Aku mau mengatakan hal ini dengan lantang. Ucapan Davi barusan, aku yakin itu adalah sebuah ketulusan.
“Pulang yuk! Nanti Om sama Tante nyariin kamu.”
Davi masih menggenggam tanganku ketika ia bangkit untuk berdiri. Otomatis aku pun ikut berdiri.
“Davi, tangannya,” kataku.
Davi masih menggenggam tanganku, seperti tak berniat untuk melepaskannya.
“Kenapa? Kita kan sekarang pacaran,” katanya.
“P-pa-pacar?”
Davi mengangguk. “Aku suka Tasya, Tasya juga suka aku. Apalagi yang kita tunggu?”
“T-tapi, pacar itu agak….”
“Tasya mau lebih jelas?” Davi kini benar-benar berdiri di hadapanku. “Mulai sekarang dan seterusnya, kita pacaran ya?”
Davi mengelus pucuk kepalaku. Ia pun menggenggam tanganku kembali lalu membawaku keluar dari taman tersebut. Tanganku yang lainnya sengaja kugunakan untuk menutupi wajahku yang sudah merah padam menahan malu, dan juga bahagia. Aku menunduk dan membiarkan Davi mengambil alih komando atas segala hal di waktu senja kini.
Kita dan pacar adalah dua kata asing yang kuanggap mereka hanya akan jadi mimpi. Kata ganti yang akhirnya menjadi wakil atas namaku dan nama Davi, seakan kini kami menjadi satu tim dalam menikmati senja-senja selanjutnya di Kota Bandung.
Davi mengantarku pulang kemudian. Terakhir kali ia berada di depan rumahku adalah saat aku merasa patah dan hilang harapan padanya. Kini, perasaan-perasaan yang dulu singgah menjadi tidak begitu bermakna lagi.
“Keliatannya sepi, Om sama Tante mana?” tanya Davi yang melihat kondisi rumahku yang sepi dan gelap.
“Kayaknya belum pulang deh. Lusa Mamah sama Bapakku mau ke Jogja, ada undangan ke sana. Masih belanja kayaknya,” jawabku.
“Kalau gitu kamu masuk duluan. Aku tungguin sampai kamu kunci pintunya,” kata Davi.
“Ya udah kalau gitu. Kamu hati-hati di jalan,” kataku.
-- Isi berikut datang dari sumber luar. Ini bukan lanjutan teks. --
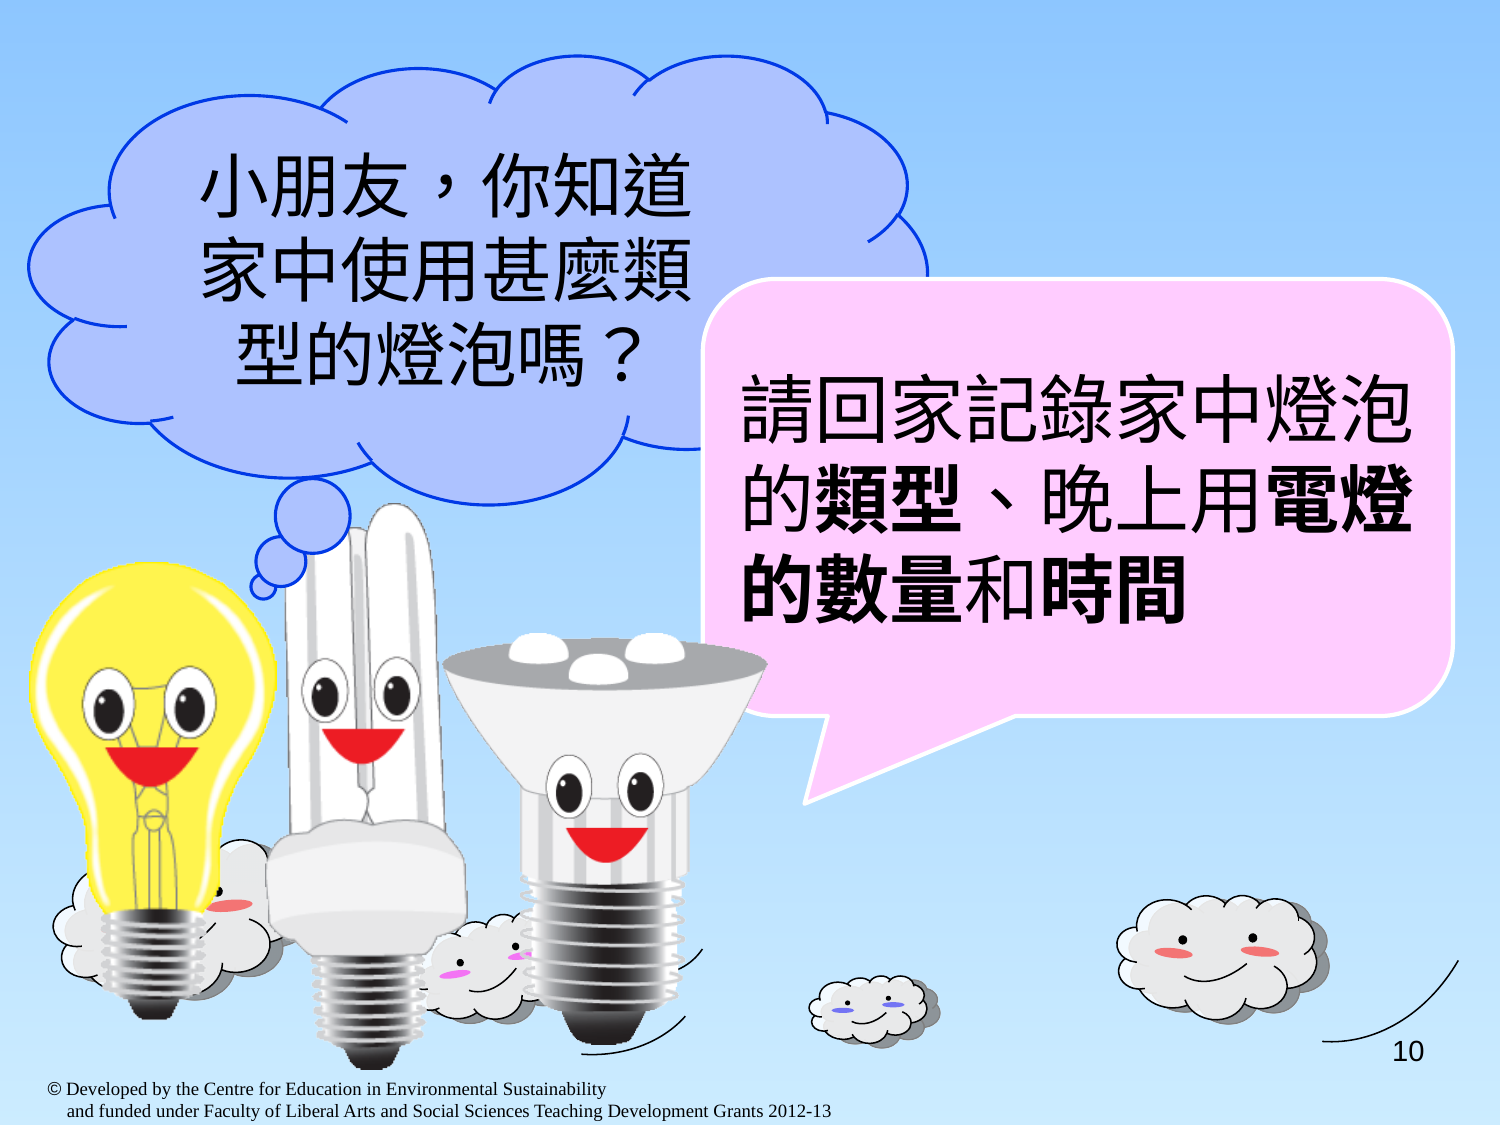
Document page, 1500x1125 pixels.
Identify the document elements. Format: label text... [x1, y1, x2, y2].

slide_number 10 [1143, 1024, 1440, 1103]
text_box © Developed by the Centre for Education in Environmental Sustainability and funded under Faculty of Liberal Arts and Social Sciences Teaching Development Grants 2012-13 [33, 1069, 852, 1125]
picture [29, 503, 768, 1070]
text_box 小朋友，你知道家中使用甚麼類型的燈泡嗎？ [28, 55, 928, 506]
text_box 請回家記錄家中燈泡的類型、晚上用電燈的數量和時間 [700, 276, 1456, 806]
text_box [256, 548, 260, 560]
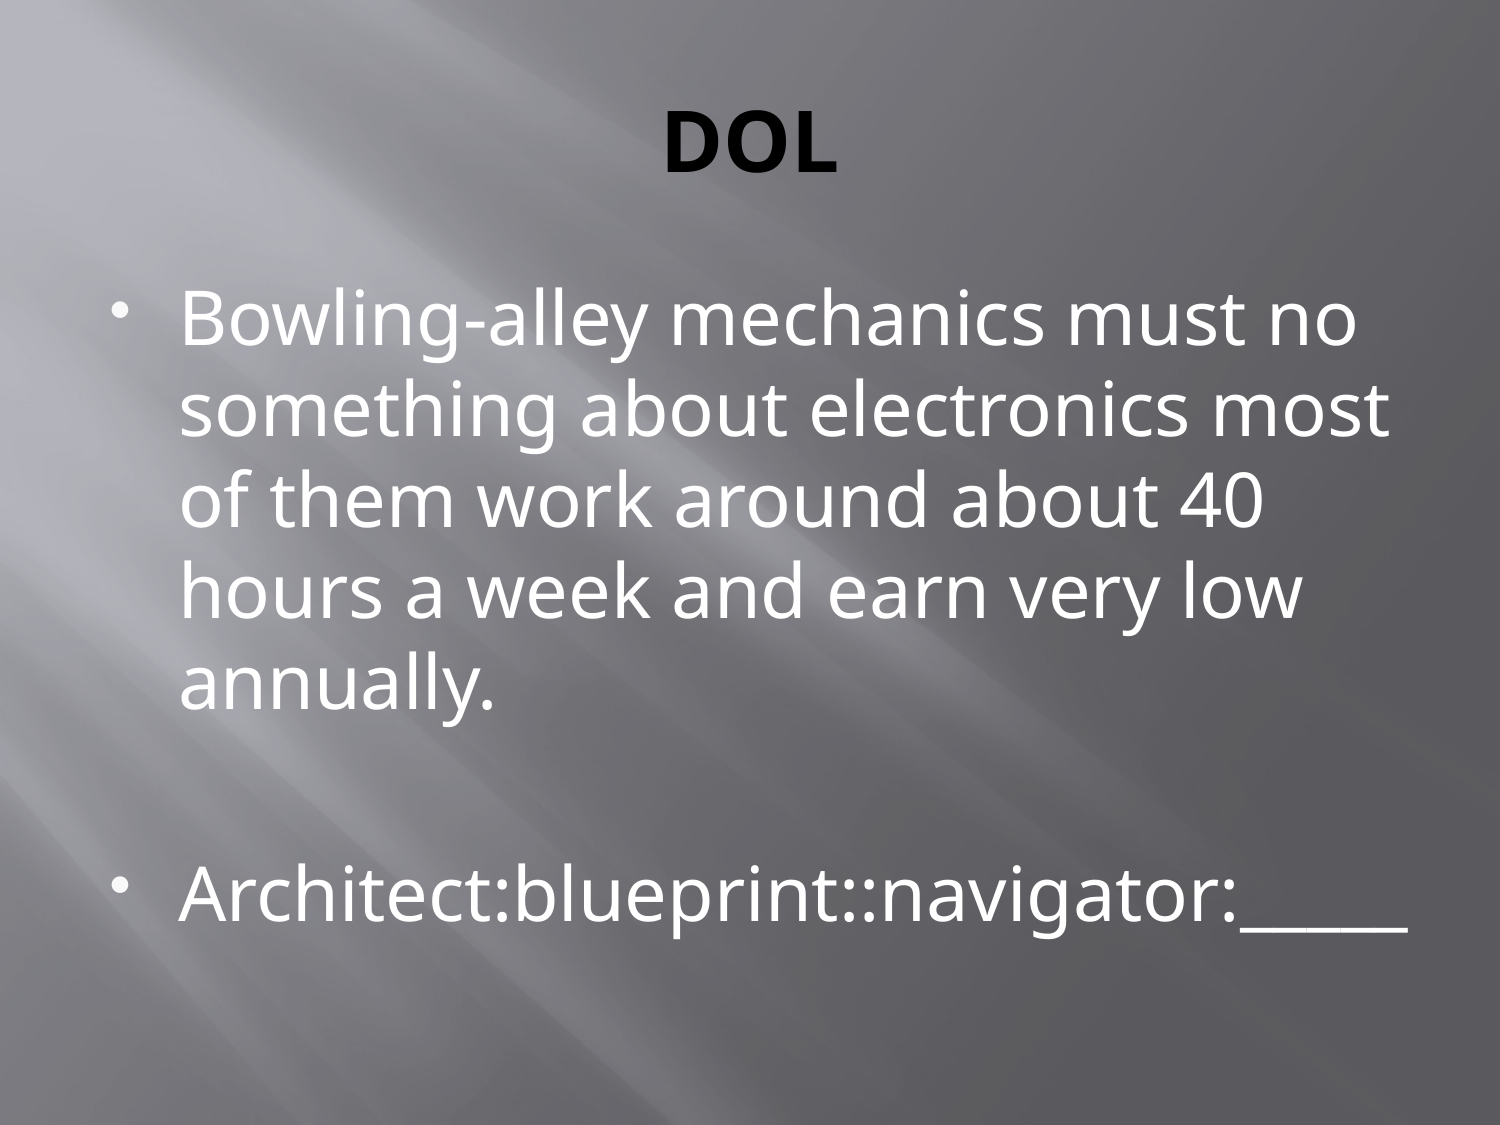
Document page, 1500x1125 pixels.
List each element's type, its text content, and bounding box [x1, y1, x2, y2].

Aku masuk ke dalam pekarangan rumah lalu membuka pintu rumah yang masih gelap itu.
“Tasya!” panggil Davi.
Aku kembali menoleh padanya. Ia sedang tersenyum padaku, lalu melambaikan tangan.
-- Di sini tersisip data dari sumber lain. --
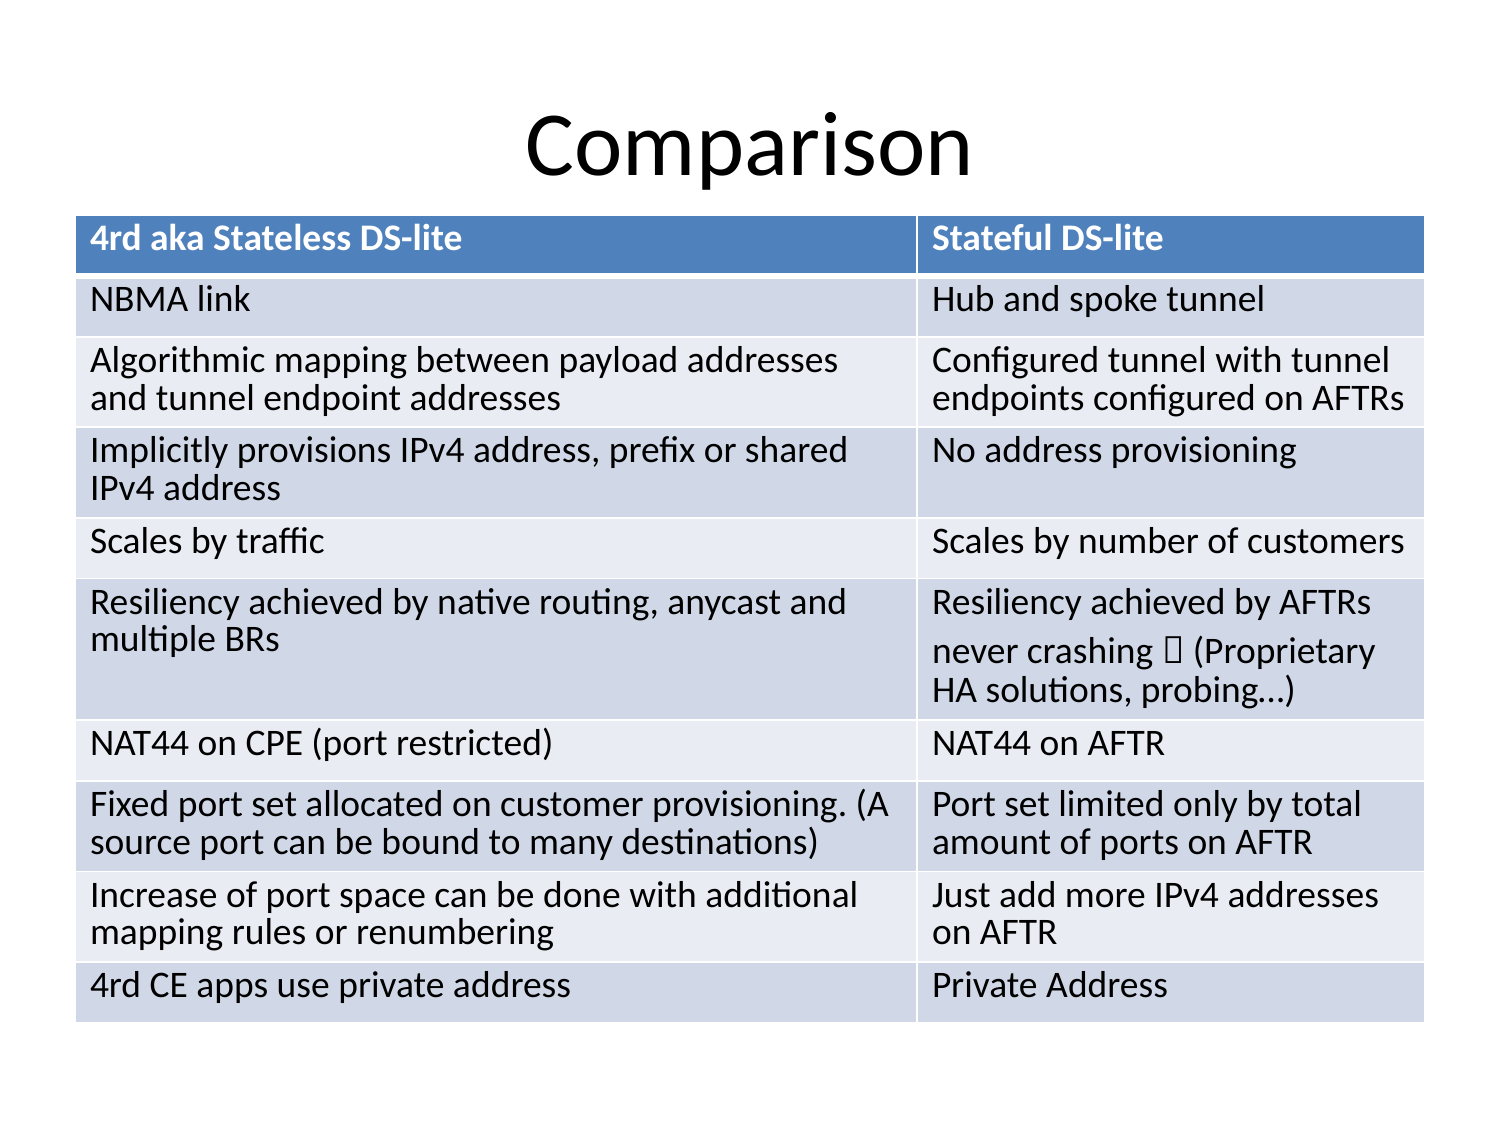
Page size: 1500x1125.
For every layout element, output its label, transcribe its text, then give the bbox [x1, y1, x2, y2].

table_header 4rd aka Stateless DS-lite [76, 216, 916, 273]
table_cell Private Address [918, 963, 1424, 1022]
table_cell NAT44 on AFTR [918, 721, 1424, 780]
table_cell Implicitly provisions IPv4 address, prefix or shared IPv4 address [76, 428, 916, 517]
table_cell Increase of port space can be done with additional mapping rules or renumbering [76, 872, 916, 961]
table_cell Scales by traffic [76, 519, 916, 578]
table_cell Resiliency achieved by native routing, anycast and multiple BRs [76, 579, 916, 719]
table_cell No address provisioning [918, 428, 1424, 517]
table_cell Just add more IPv4 addresses on AFTR [918, 872, 1424, 961]
table_cell NBMA link [76, 279, 916, 336]
table_cell Algorithmic mapping between payload addresses and tunnel endpoint addresses [76, 338, 916, 426]
table_header Stateful DS-lite [918, 216, 1424, 273]
table_cell Configured tunnel with tunnel endpoints configured on AFTRs [918, 338, 1424, 426]
table_cell Hub and spoke tunnel [918, 279, 1424, 336]
table_cell NAT44 on CPE (port restricted) [76, 721, 916, 780]
table_cell 4rd CE apps use private address [76, 963, 916, 1022]
table_cell Port set limited only by total amount of ports on AFTR [918, 782, 1424, 871]
table_cell Fixed port set allocated on customer provisioning. (A source port can be bound to many destinations) [76, 782, 916, 871]
table_cell Scales by number of customers [918, 519, 1424, 578]
table_cell Resiliency achieved by AFTRs never crashing  (Proprietary HA solutions, probing…) [918, 579, 1424, 719]
title Comparison [75, 45, 1425, 214]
“Sampai ketemu besok,” katanya.
Aku membalas lambaian tangannya malu-malu. “Sampai besok.”
Aku masih melihat Davi dari balik jendela rumahku. Davi kembali melambaikan tangannya dan selanjutnya masuk ke dalam mobil lalu menghilang kemudian.
Di perjalanan menuju rumahku tadi, Davi bercerita sedikit tentang caranya menyatakan perasaan yang tidak ada kesan romantis. Katanya, ia ingin terlihat romantis melebihi Dilan, dia ingin terasa puitis melebihi Kahlil Ghibran, atau lebih dramatis melebihi John Green. Kataku, kesederhanaan adalah hal paling kusukai dari seorang Davi.
“Jangan terlalu menerbangkanku, Tasya. Aku gak tau caranya mengepakkan sayap,” kata Davi saat itu dengan raut wajah yang sudah kemerahan.